___ Source material ___

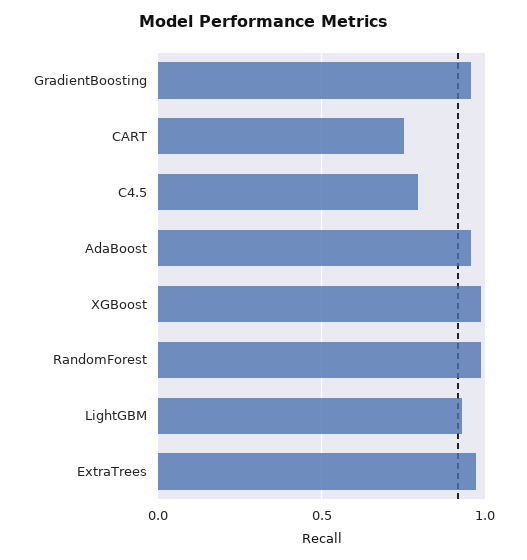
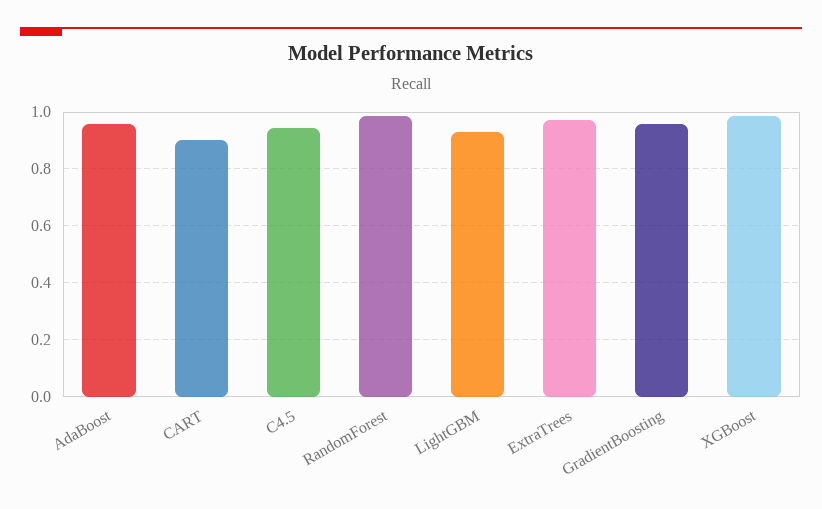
  {
    "GradientBoosting": 0.95,
-   "CART": 0.75,
+   "CART": 0.9,
-   "C4.5": 0.8,
+   "C4.5": 0.95,
    "AdaBoost": 0.95,
    "XGBoost": 0.975,
    "RandomForest": 0.975,
    "LightGBM": 0.925,
    "ExtraTrees": 0.975
  }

___

▶ **Task brief**: Set all of the records down once more, letter for letter, with the images removed.

▶ **Task solution**:
  {
    "GradientBoosting": 0.95,
-   "CART": 0.75,
+   "CART": 0.9,
-   "C4.5": 0.8,
+   "C4.5": 0.95,
    "AdaBoost": 0.95,
    "XGBoost": 0.975,
    "RandomForest": 0.975,
    "LightGBM": 0.925,
    "ExtraTrees": 0.975
  }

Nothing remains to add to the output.